• About this task: In the answer, each entry below appears exactly as given, and no picture appears at all.

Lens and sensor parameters
*-*-*
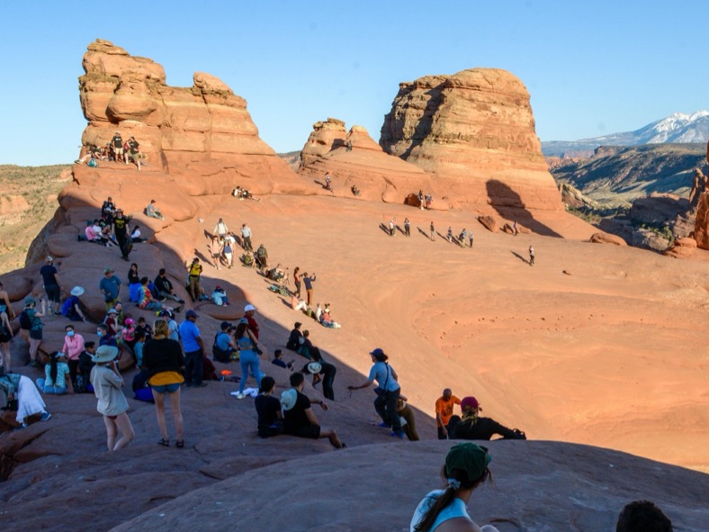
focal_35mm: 41
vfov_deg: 34.2
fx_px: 840
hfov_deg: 44.9
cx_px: 492
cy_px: 416
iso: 400
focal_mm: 24
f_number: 10
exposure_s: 1/400
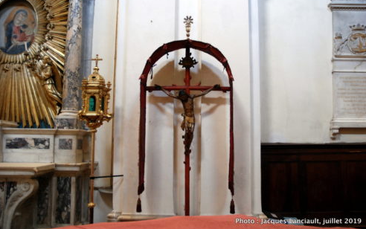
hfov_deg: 66.4
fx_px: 279
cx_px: 184
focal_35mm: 28
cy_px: 107
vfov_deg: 44.6
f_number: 3.5
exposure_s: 1/20
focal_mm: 18
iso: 800
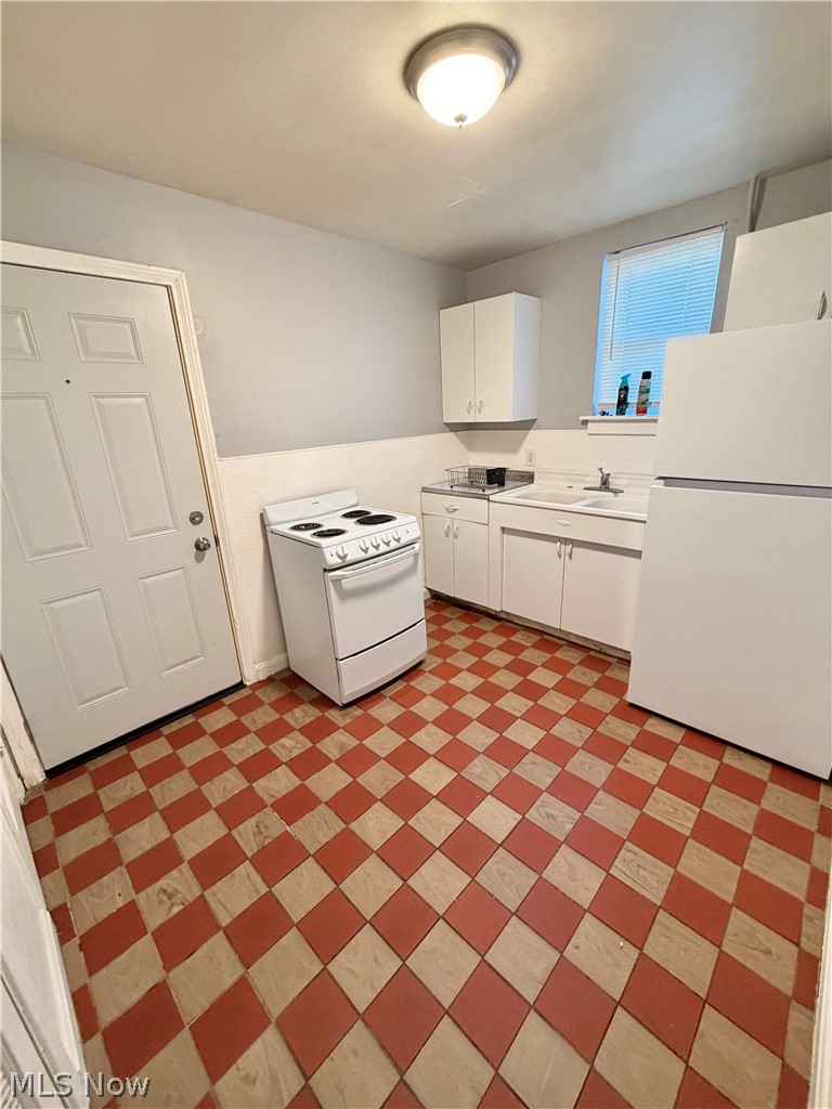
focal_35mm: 14
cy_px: 554
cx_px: 416
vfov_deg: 102.1
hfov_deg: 85.7
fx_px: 449
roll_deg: +2.3
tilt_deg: -18.7
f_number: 2.2
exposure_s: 1/60
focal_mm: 2.22
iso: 320
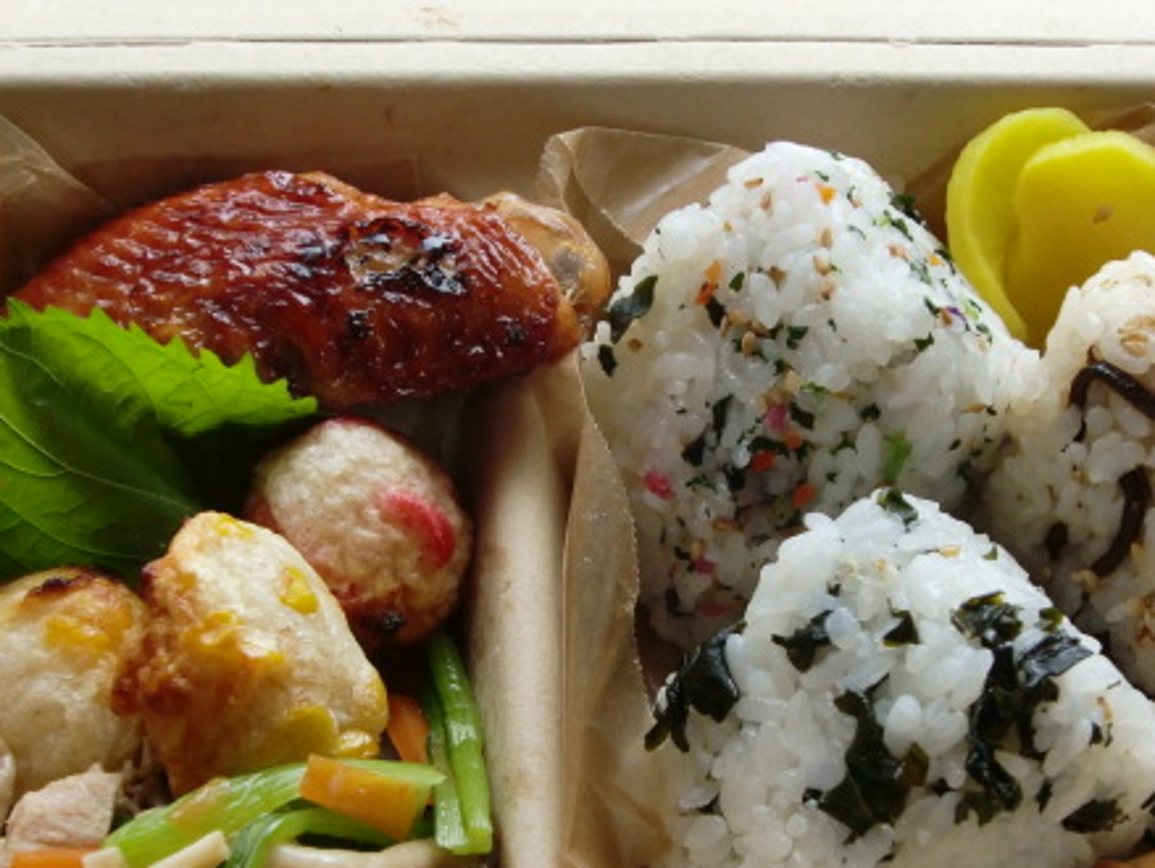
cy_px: 529
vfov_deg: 21.9
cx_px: 658
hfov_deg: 28.9
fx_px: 2237
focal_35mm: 67
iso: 200
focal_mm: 8.2
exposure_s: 1/60
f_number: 3.3
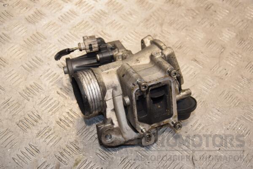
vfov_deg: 23.8
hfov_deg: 35.1
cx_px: 126
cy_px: 84
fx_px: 401
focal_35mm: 57
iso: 800
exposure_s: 1/200
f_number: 5
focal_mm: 38
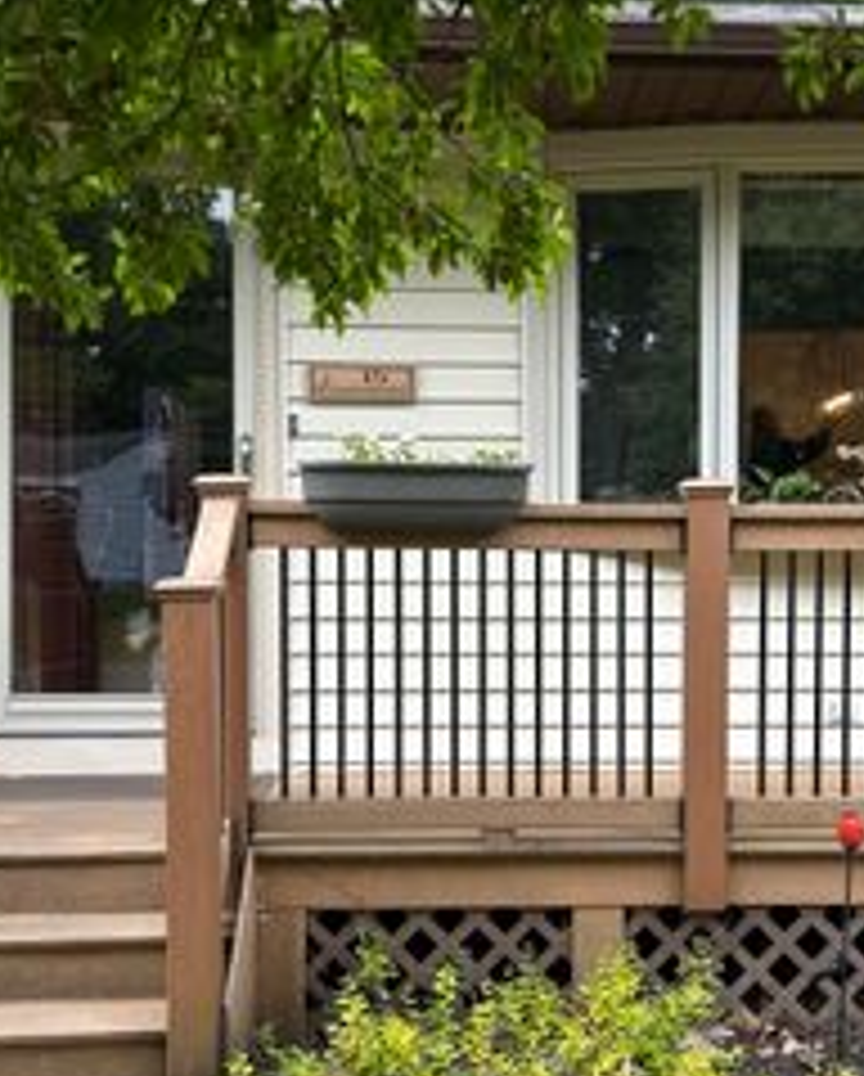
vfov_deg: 35.2
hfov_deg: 28.5
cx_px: 590
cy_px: 619
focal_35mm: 53
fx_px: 1690
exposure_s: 1/581
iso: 50
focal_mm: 5.7
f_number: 1.5
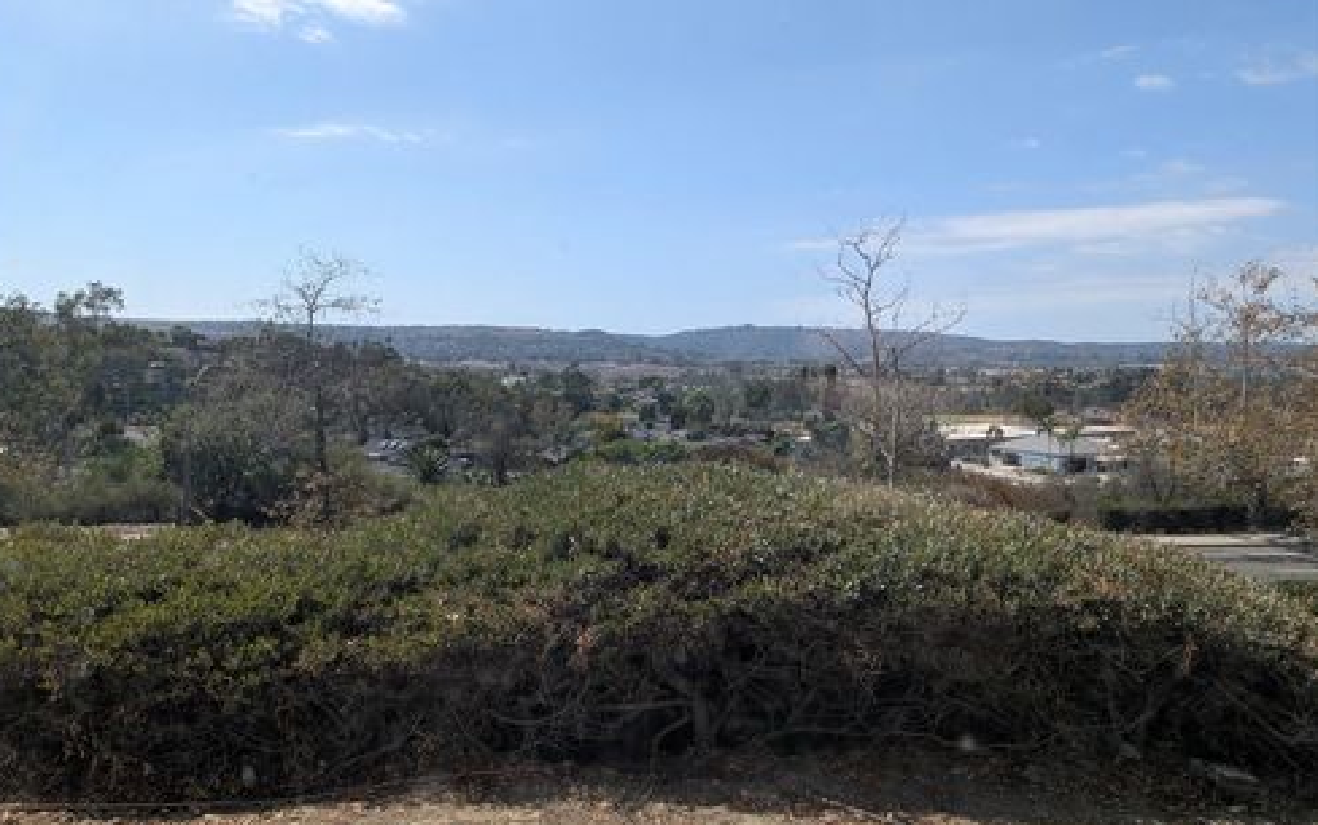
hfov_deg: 70.4
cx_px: 650
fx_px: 934
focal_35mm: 26
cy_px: 376
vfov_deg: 47.6
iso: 29
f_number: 1.7
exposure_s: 1/1133
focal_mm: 4.53
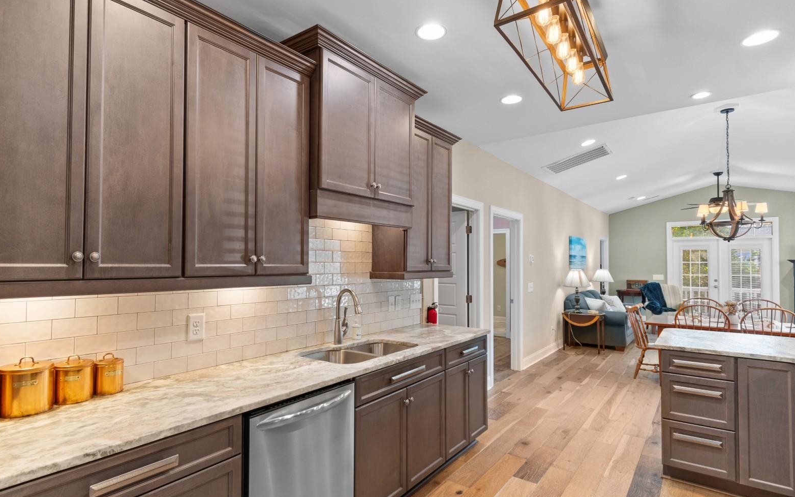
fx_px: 412
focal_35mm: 19
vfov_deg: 62.2
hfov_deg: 88.0
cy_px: 257
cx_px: 384
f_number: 4.8
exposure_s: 1/2
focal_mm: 12
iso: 100
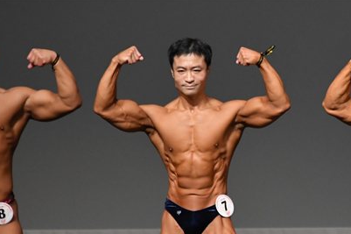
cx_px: 303
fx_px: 6491
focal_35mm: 666
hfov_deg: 3.1
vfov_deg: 2.1
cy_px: 222
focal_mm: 230
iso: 3200
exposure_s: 1/400
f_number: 5.6
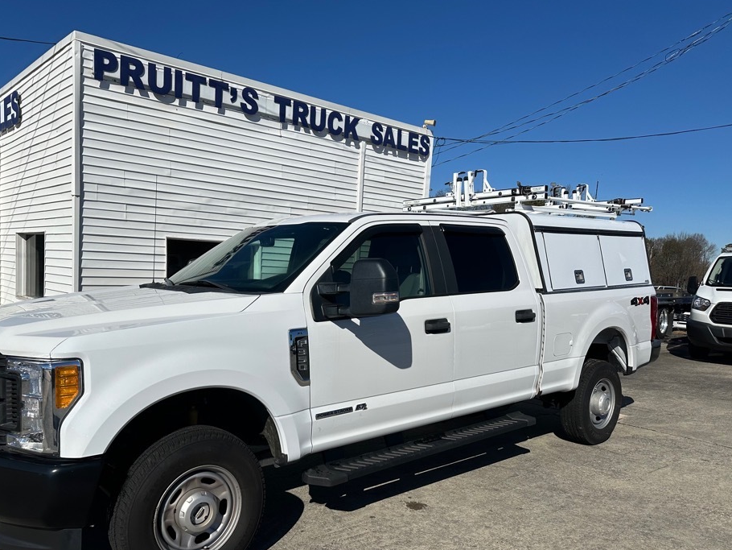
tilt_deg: -4.5
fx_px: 571
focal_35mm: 27
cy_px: 304
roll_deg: -2.6
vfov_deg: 51.3
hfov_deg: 65.1
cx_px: 326
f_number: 1.78
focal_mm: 6.86
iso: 80
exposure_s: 1/13699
*-*-*
• Exercise response:
focal_35mm: 41
vfov_deg: 34.2
fx_px: 840
hfov_deg: 44.9
cx_px: 492
cy_px: 416
iso: 400
focal_mm: 24
f_number: 10
exposure_s: 1/400
hfov_deg: 66.4
fx_px: 279
cx_px: 184
focal_35mm: 28
cy_px: 107
vfov_deg: 44.6
f_number: 3.5
exposure_s: 1/20
focal_mm: 18
iso: 800
focal_35mm: 14
cy_px: 554
cx_px: 416
vfov_deg: 102.1
hfov_deg: 85.7
fx_px: 449
roll_deg: +2.3
tilt_deg: -18.7
f_number: 2.2
exposure_s: 1/60
focal_mm: 2.22
iso: 320
cy_px: 529
vfov_deg: 21.9
cx_px: 658
hfov_deg: 28.9
fx_px: 2237
focal_35mm: 67
iso: 200
focal_mm: 8.2
exposure_s: 1/60
f_number: 3.3
vfov_deg: 23.8
hfov_deg: 35.1
cx_px: 126
cy_px: 84
fx_px: 401
focal_35mm: 57
iso: 800
exposure_s: 1/200
f_number: 5
focal_mm: 38
vfov_deg: 35.2
hfov_deg: 28.5
cx_px: 590
cy_px: 619
focal_35mm: 53
fx_px: 1690
exposure_s: 1/581
iso: 50
focal_mm: 5.7
f_number: 1.5
hfov_deg: 70.4
cx_px: 650
fx_px: 934
focal_35mm: 26
cy_px: 376
vfov_deg: 47.6
iso: 29
f_number: 1.7
exposure_s: 1/1133
focal_mm: 4.53
fx_px: 412
focal_35mm: 19
vfov_deg: 62.2
hfov_deg: 88.0
cy_px: 257
cx_px: 384
f_number: 4.8
exposure_s: 1/2
focal_mm: 12
iso: 100
cx_px: 303
fx_px: 6491
focal_35mm: 666
hfov_deg: 3.1
vfov_deg: 2.1
cy_px: 222
focal_mm: 230
iso: 3200
exposure_s: 1/400
f_number: 5.6
tilt_deg: -4.5
fx_px: 571
focal_35mm: 27
cy_px: 304
roll_deg: -2.6
vfov_deg: 51.3
hfov_deg: 65.1
cx_px: 326
f_number: 1.78
focal_mm: 6.86
iso: 80
exposure_s: 1/13699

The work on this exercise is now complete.